Da un punto di vista pratico i collegamenti audiovisivi sono stati organizzati in maniera difforme sul territorio, attraverso disposizioni dei singoli PRAP e delle singole direzioni, con l’impiego di diverse piattaforme (Skype, Skype for business, Google Duo, Cisco

Webex e Whatsapp) in base alla disponibilità di ogni istituto. La circolare DAP

n.0096018/2020 del 21 marzo ha previsto in maniera generalizzata la possibilità di effettuare video-colloqui e telefonate anche oltre i limiti dell’art.39 d.P.R 230/00, senza alcuna spesa aggiuntiva per i detenuti.

Nonostante le videochiamate siano assimilate ai colloqui, la loro durata è fissata in media tra i venti e i trenta minuti (anziché un’ora come il colloquio ordinario ex art.37 d.P.R. 230/00) con lo scopo di garantire il servizio a tutti i detenuti, per un numero di chiamate settimanali (il numero di colloqui a cui ha diritto un detenuto di norma è di 6 al mese) che varia in base alla capienza dell’istituto e alla disponibilità di apparecchiature, spazi e personale. Il collegamento viene aperto da un operatore penitenziario che ha anche il compito di accertare l’identità del soggetto autorizzato ad effettuare la videochiamata con il detenuto, e quello di sorveglianza visiva e non auditiva del “colloquio”. L’apparecchiatura viene inoltre sanificata prima e dopo ogni singolo utilizzo. Anche in una situazione di normalità, i colloqui telematici rappresentano strumenti per garantire il diritto all’affettività soprattutto a tutti quei soggetti che per lontananza (si pensi a tutti i detenuti stranieri i cui familiari non si trovano nemmeno nel territorio italiano) o per motivi di salute o economici, non hanno la possibilità di fare visita ai propri cari. I risultati positivi sono in parte già riscontrabili in detenuti che hanno visto (seppur davanti uno schermo) la famiglia dopo diversi anni.

Il tabù sui mezzi tecnologici in carcere sembra essere stato finalmente superato; si è avuto modo di sperimentarne le modalità logistiche, nonché di contemperarne l’uso con le esigenze di sicurezza.

In un futuro non più emergenziale si auspica il mantenimento, nonché l’ulteriore valorizzazione, di tali strumenti, non solo per preservare i contatti affettivi, ma anche per arricchire le possibilità trattamentali già previste nel nostro ordinamento.

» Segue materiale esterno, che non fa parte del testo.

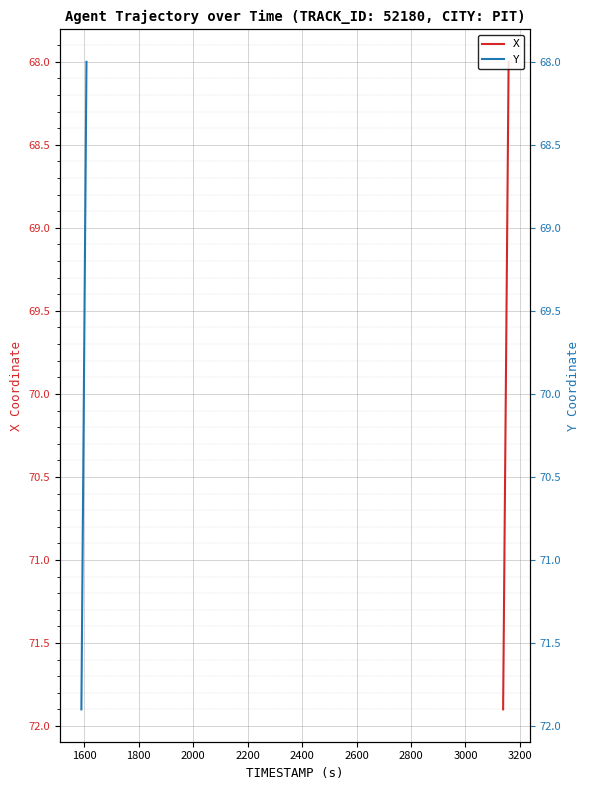

True or false: Y has more than 0 points higher than both neighbors.

False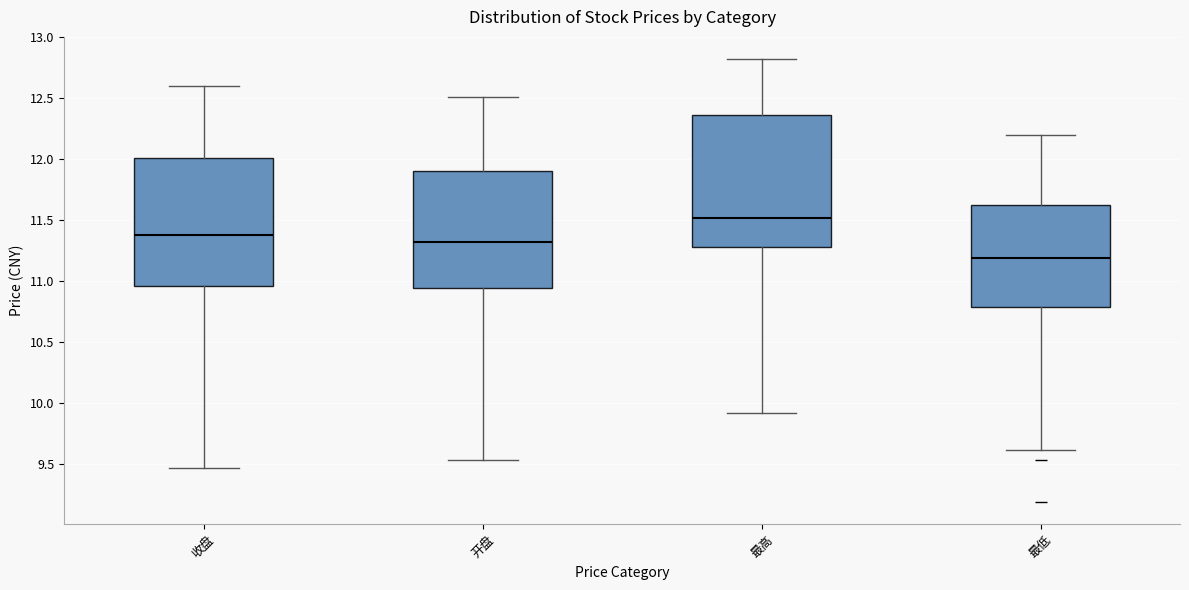

Where does the lower whisker of the box for 收盘 end on the y-axis? The values are not printed on the chart, so give them approximately, as read against the axis.

9.45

Infatti, considerando gli esigui costi che comportano, la facilità di utilizzo, la capacità di collegare in modo semplice e veloce il mondo esterno e quello penitenziario, i contatti

da remoto si prestano ad essere utili anche quali strumenti di studio o per la professionalizzazione del lavoro dei detenuti. Tutto ciò, occorre sottolinearlo, non dovrà però servire quale movente per ridurre i contatti umani, di per sé già poco garantiti in uno spazio chiuso come il carcere; perché si possa mantenere una prospettiva di apertura del mondo penitenziario, quello tecnologico dovrà rimanere uno strumento integrativo e mai sostitutivo dell’imprescindibile contatto umano che deve continuare ad essere valorizzato e ampliato.